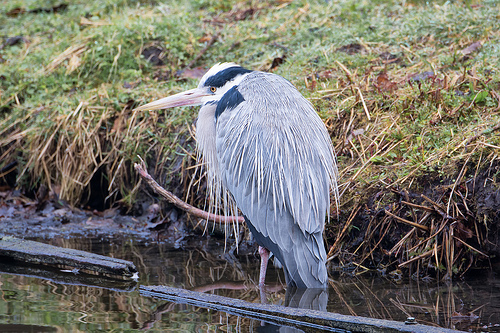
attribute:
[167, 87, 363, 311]
bird — standing, landed, looking, wanting, hiding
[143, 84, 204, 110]
beak — tan, pointed, long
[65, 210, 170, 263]
water — beside, calm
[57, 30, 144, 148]
grass — green, dried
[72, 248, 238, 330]
stick — lying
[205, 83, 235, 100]
eye — yellow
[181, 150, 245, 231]
feathers — white, gray, colorful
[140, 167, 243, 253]
leg — pink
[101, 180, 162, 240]
mud — beside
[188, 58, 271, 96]
stripe — black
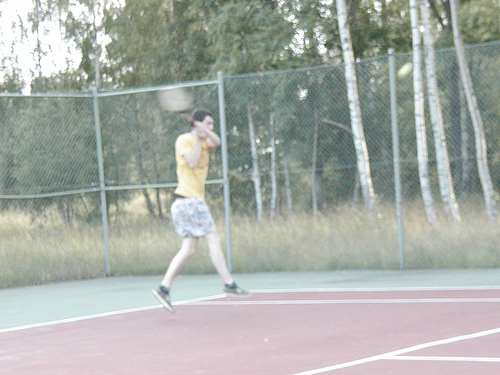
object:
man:
[151, 104, 251, 313]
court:
[1, 265, 498, 372]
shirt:
[176, 131, 211, 199]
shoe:
[153, 284, 176, 316]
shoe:
[222, 284, 253, 299]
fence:
[0, 39, 499, 290]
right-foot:
[219, 279, 253, 302]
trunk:
[334, 1, 377, 214]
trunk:
[409, 1, 437, 227]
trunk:
[417, 0, 458, 226]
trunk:
[447, 1, 496, 216]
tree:
[444, 3, 496, 244]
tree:
[28, 73, 117, 233]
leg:
[143, 199, 199, 313]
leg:
[193, 198, 248, 299]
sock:
[159, 282, 169, 293]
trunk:
[245, 103, 263, 218]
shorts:
[167, 199, 215, 235]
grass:
[0, 195, 500, 290]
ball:
[397, 60, 414, 79]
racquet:
[158, 82, 195, 125]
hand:
[193, 122, 211, 134]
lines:
[291, 327, 499, 374]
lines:
[176, 298, 497, 304]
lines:
[0, 290, 229, 332]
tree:
[271, 0, 393, 216]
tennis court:
[0, 36, 500, 368]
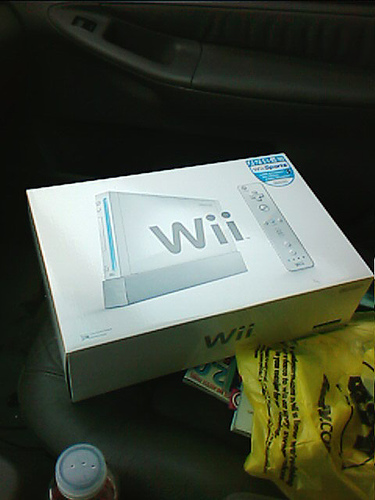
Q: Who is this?
A: No one.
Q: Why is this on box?
A: For safety.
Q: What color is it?
A: White.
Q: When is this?
A: Daytme.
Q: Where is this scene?
A: In a car.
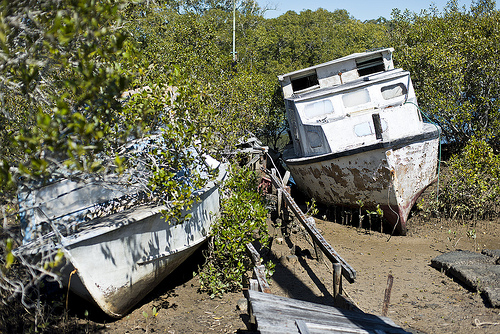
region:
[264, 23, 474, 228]
a boat on the ground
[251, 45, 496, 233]
a boat on the ground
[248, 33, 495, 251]
a boat on the ground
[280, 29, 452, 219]
a boat on the ground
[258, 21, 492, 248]
a boat on the ground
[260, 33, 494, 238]
a boat on the ground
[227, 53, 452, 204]
a boat on the ground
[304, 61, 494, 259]
a boat on the ground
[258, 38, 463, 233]
boat shipwrecked on sand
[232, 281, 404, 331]
broken dock on the sand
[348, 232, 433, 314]
dirt ground under boats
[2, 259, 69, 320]
bare branch of a tree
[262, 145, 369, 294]
fence along side a dock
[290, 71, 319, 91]
window of a boat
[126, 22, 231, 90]
green leaves of trees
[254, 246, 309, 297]
shadow on the ground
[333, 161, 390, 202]
peeling paint on a boat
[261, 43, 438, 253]
white boat stuck in mud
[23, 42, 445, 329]
two light colored boat on land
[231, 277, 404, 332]
broken weathered wooden dock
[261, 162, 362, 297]
section of old rotted wooden railing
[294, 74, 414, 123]
three rectangular shaped boat windows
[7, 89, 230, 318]
one boat partially covered by tree branches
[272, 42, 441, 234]
one sunlit boat next to trees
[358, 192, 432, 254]
bottom of boat in dirt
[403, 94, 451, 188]
one green hose trailing down boat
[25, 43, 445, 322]
two boats with tree branches in between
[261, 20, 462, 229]
boat on the ground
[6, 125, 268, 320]
boat on the ground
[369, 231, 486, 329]
dirt on the ground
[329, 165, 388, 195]
weathered side of the boat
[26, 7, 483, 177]
trees in the back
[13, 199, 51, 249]
fabric on the boat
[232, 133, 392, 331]
a recked wood bridge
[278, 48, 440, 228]
an old recked boat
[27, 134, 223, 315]
an old white boat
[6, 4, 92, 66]
part of the leafy trees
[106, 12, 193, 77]
part of the leafy trees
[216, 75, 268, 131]
part of the leafy trees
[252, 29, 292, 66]
part of the leafy trees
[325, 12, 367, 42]
part of the leafy trees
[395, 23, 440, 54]
part of the leafy trees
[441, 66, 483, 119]
part of the leafy trees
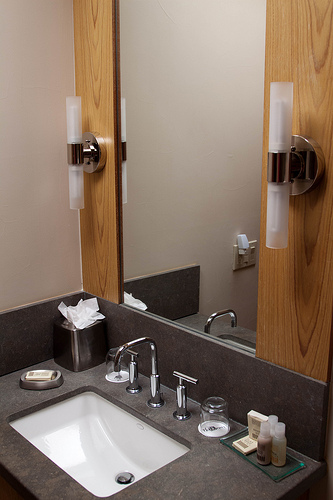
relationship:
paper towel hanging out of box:
[56, 296, 106, 332] [46, 317, 111, 374]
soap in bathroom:
[22, 367, 53, 381] [10, 13, 322, 488]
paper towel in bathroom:
[52, 298, 109, 330] [10, 13, 322, 488]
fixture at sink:
[170, 369, 198, 421] [10, 385, 191, 498]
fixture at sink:
[124, 349, 142, 394] [10, 385, 191, 498]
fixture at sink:
[112, 335, 164, 407] [10, 385, 191, 498]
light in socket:
[231, 233, 254, 261] [233, 241, 248, 268]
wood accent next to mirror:
[69, 1, 124, 301] [114, 0, 256, 301]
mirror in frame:
[170, 174, 228, 283] [69, 16, 319, 356]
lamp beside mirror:
[256, 71, 320, 258] [160, 49, 277, 151]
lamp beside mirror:
[59, 90, 109, 213] [160, 49, 277, 151]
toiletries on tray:
[44, 290, 292, 470] [224, 422, 311, 481]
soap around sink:
[24, 369, 55, 381] [4, 392, 194, 487]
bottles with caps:
[251, 411, 293, 469] [257, 419, 285, 434]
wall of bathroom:
[1, 6, 95, 346] [9, 25, 302, 495]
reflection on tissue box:
[67, 326, 92, 370] [53, 316, 108, 373]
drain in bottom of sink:
[103, 468, 139, 482] [0, 373, 188, 480]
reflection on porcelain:
[44, 430, 97, 463] [254, 78, 293, 251]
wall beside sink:
[1, 6, 64, 284] [10, 385, 191, 498]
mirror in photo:
[114, 0, 268, 359] [0, 0, 333, 499]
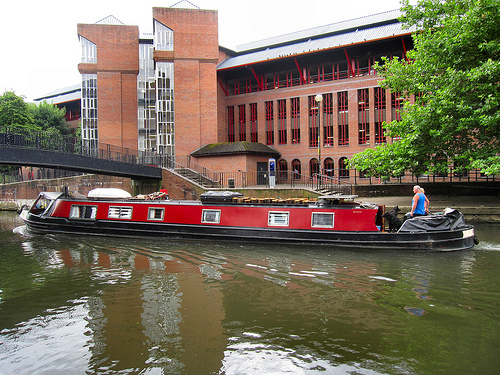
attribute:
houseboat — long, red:
[18, 183, 478, 251]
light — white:
[309, 90, 326, 105]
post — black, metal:
[309, 98, 328, 192]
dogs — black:
[363, 154, 420, 235]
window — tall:
[337, 89, 349, 149]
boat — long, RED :
[28, 187, 491, 254]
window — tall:
[235, 99, 244, 142]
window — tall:
[336, 90, 347, 145]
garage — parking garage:
[33, 0, 497, 196]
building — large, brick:
[28, 0, 499, 188]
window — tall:
[258, 96, 276, 148]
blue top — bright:
[408, 192, 427, 217]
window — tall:
[246, 101, 260, 146]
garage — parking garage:
[75, 7, 489, 188]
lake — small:
[5, 225, 499, 372]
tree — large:
[338, 2, 497, 185]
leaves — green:
[337, 142, 421, 177]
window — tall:
[320, 89, 335, 151]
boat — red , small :
[13, 179, 479, 256]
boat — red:
[131, 170, 355, 244]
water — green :
[0, 210, 499, 373]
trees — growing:
[403, 10, 493, 169]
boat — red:
[21, 182, 481, 249]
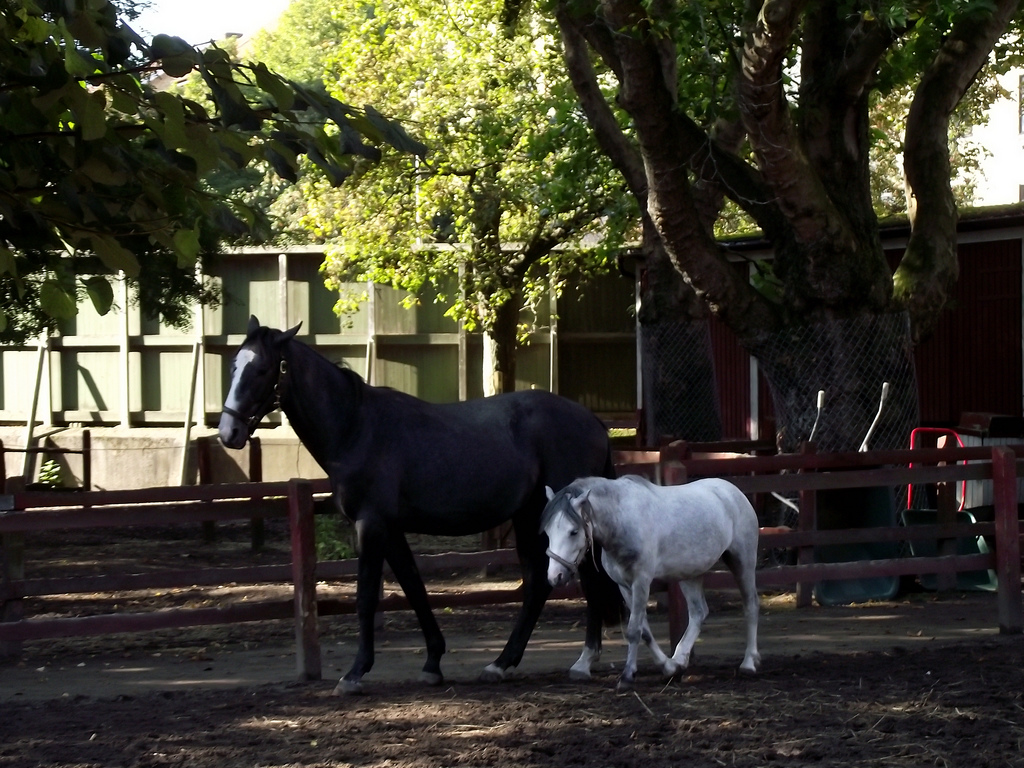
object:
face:
[218, 338, 281, 450]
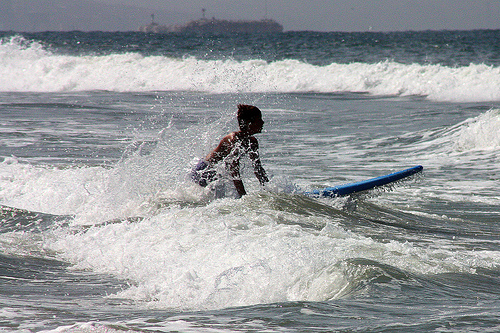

Exercise brief — State how many lines of the listing above contain the string "this", matching letter case exactly. Give only the number.

Problem solution — 4